## [Exercise tasks]
1) Answer these about the press release on student drug testing below, each answer on its own line marked like its question:
(a) Which office is conducting the series of regional summits?
(b) During what hours is the May 7 summit in Washington, D.C. held?
(c) What is the title of the booklet the Drug Policy Alliance will give attendees?
2) Pick up the press release on student drug testing below after its last sentence and carry it forward.

For Immediate Release: May 6, 2008
For More Info: Contact: Jennifer Kern (415) 373-7694 or Jasmine Tyler (202) 294-8292
White House Pushes Controversial Student Drug Testing Agenda at D.C. Summit on May 7
Largest Study, Leading Health Groups Call Random, Suspicionless Drug Testing Harmful and Ineffective
Concerned Citizens to Provide Educators with Missing Information; Experts Available for Interviews
The White House Office of National Drug Control Policy (ONDCP) is conducting a series of regional summits designed to convince local educators to start drug testing students -- randomly and without cause. This policy is unsupported by the available science and opposed by leading experts in adolescent health. The Bush Administration is hosting a summit on Wednesday, May 7 at the Office of National Drug Control Policy in the 5th floor conference room of 750 17th Street, N.W. in Washington, D.C. from 1:00 p.m.–5:00 p.m.
The Drug Policy Alliance (DPA) will provide attendees with copies of DPA’s booklet Making Sense of Student Drug Testing: Why Educators Are Saying No, which provides resources for evidence-based alternatives and summarizes research showing that such testing is ineffective.

## [Given material]
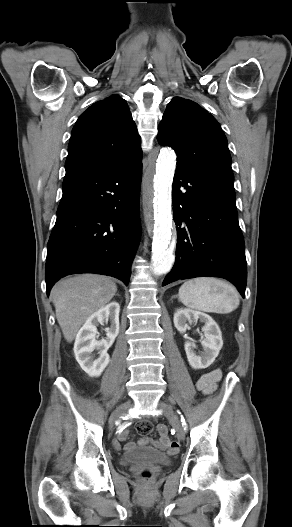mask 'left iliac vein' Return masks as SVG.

## [Answers to the tasks]
1)
(a) The White House Office of National Drug Control Policy (ONDCP)
(b) From 1:00 p.m. to 5:00 p.m.
(c) Making Sense of Student Drug Testing: Why Educators Are Saying No

2)
Studies have found that suspicionless drug testing is ineffective in deterring student drug use. The first large-scale national study on student drug testing, which was published by researchers at the University of Michigan in 2003, found no difference in rates of student drug use between schools that have drug testing programs and those that do not. A two-year randomized experimental trial published last November in the Journal of Adolescent Health concluded random drug testing targeting student athletes did not reliably reduce past month drug use and, in fact, produced attitudinal changes among students that indicate new risk factors for future substance use.
"Drug testing is humiliating, costly and ineffective, but it’s an easy anti-drug sound bite for the White House," said Jennifer Kern, youth policy manager with the Drug Policy Alliance. "The people and educators across the country who make serious decisions about young people’s safety won’t find the information they need at these propaganda-filled summits. They need the actual research, not slogans and junk science."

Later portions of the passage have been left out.